Saville inquiry into Bloody Sunday 'pointless': Ford

David Ford
Alliance leader David Ford is widely tipped to take on the justice post

The man tipped to become Northern Ireland justice minister has described the Saville Inquiry into Bloody Sunday as "pointless".

Alliance leader David Ford made the comment last November in a briefing note to the Liberal Democrats.

It was ahead of parliamentary questions to the secretary of state.

The inquiry was set up in 1998 to re-examine the events of 30 January 1972, when British soldiers shot dead 14 people in Londonderry's Bogside.

In the email leaked to the BBC, entitled 'Northern Ireland Questions', Mr Ford states "Saville is pointless", adding in brackets and "so is any question on it".

He goes on to write that the secretary of state is concerned at Alliance pushing the community relations policy Shared Future too much.

He suggests Shaun Woodward regards it as another distraction on the way to devolving justice.

Mr Ford writes: "If we, wanted to be slightly nice to Shaun, we could do a supplementary on the back of a question on the Independent Monitoring Commission."

He said it is not that he wants to be "particularly nice to the secretary of state but he is more or less doing the right things at present".

Bloody Sunday
Soldiers shot 14 people dead in Derry on Bloody Sunday

"And a question on the IMC would give him a chance to push Sinn Fein and the DUP a bit."

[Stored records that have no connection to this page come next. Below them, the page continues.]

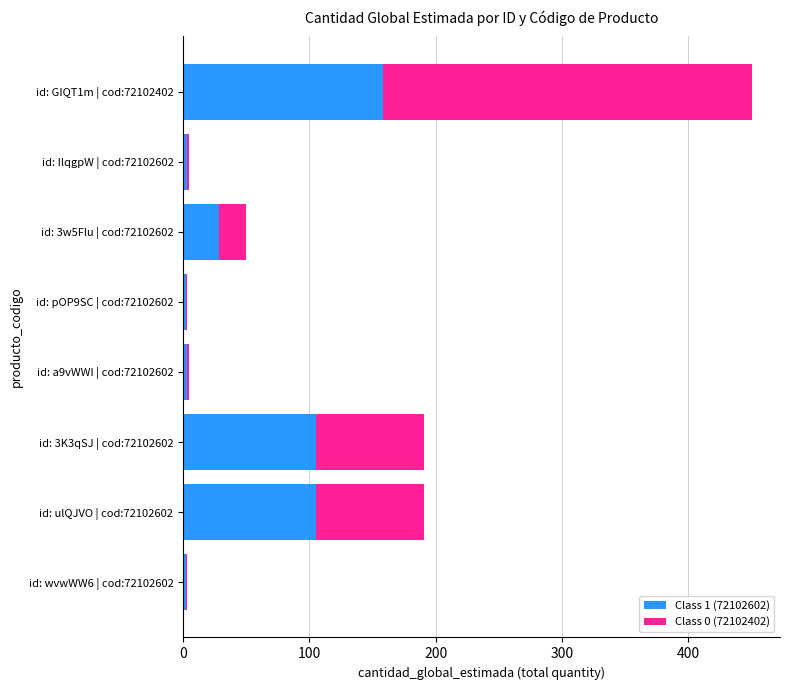

At which label does Class 1 (72102602) reach its peak?

id: GIQT1m | cod:72102402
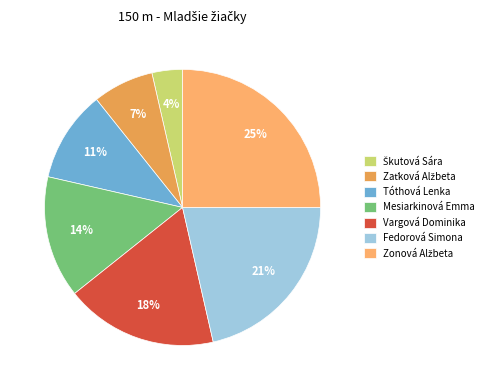

How many segments does this pie chart have?

7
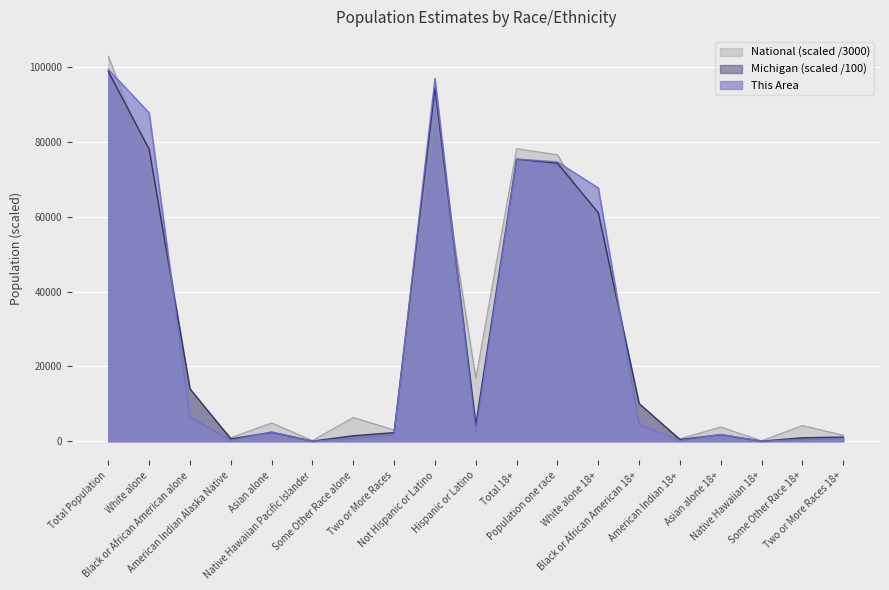

What are all the series names shown in the legend?

National (scaled /3000), Michigan (scaled /100), This Area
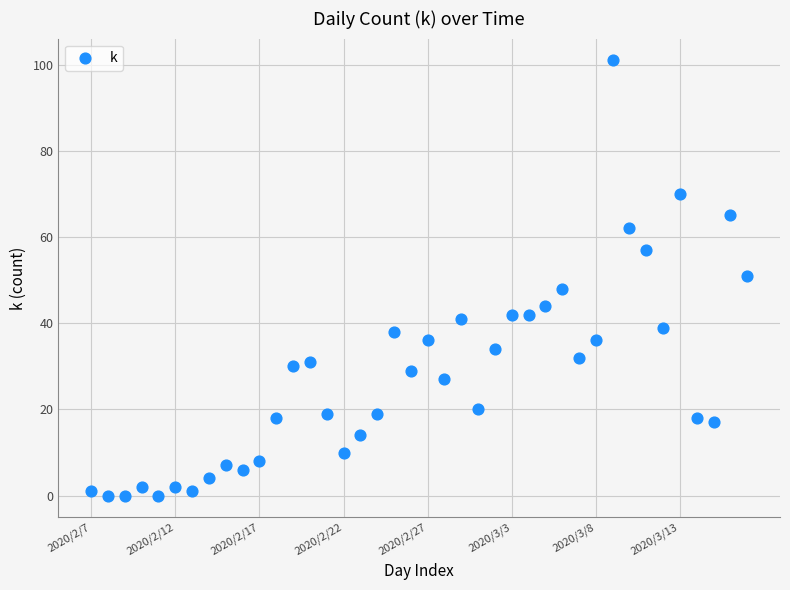

What is the range of Y values (max minus min)?

101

Mr Ford then recommends a question along these lines which also involves tackling the dissident threat from republicans and efforts to build a shared future.

An Alliance Party spokesman said Mr Ford would not be making any comment on the matter.

At Northern Ireland Question time that week, 4 November, the Liberal Democrat spokesman Alistair Carmichael did ask questions along those lines.

There were five questions on the Saville Inquiry from other MPs.

The Saville Inquiry was established in 1998 by then Prime Minister Tony Blair after a campaign by families of those killed and injured.

Thirteen people died when paratroopers opened fire during a civil rights march in Londonderry in 1972.

Another person died later of their injuries.

It is the longest and most expensive inquiry in British legal history.

The first witness was heard in November 2000 and the last in January 2005.

The Northern Ireland secretary is expected to receive the report on the week of 22 March, but relatives of those killed may have to wait at least another two weeks before they get to see it.


The tribunal received 2,500 statements from witnesses, with 922 of these called to give direct evidence.

There were also 160 volumes of evidence, containing an estimated 20-30 million words, plus 121 audio tapes and 110 video tapes.

In February, Mr Ford announced his intention to stand for the position of justice minister at the Northern Ireland Assembly.

Mr Ford has been favourite for the post after Sinn Fein and the DUP said they would not fill the role.

Under the Hillsborough Castle Agreement the responsibilities for policing and justice are to be devolved by 12 April.

The new minister's responsibilities will include policing, the courts, public prosecution service and prisons.

The Hillsborough agreement allows for the first and deputy first ministers to identify a candidate who would command cross-community support in the assembly.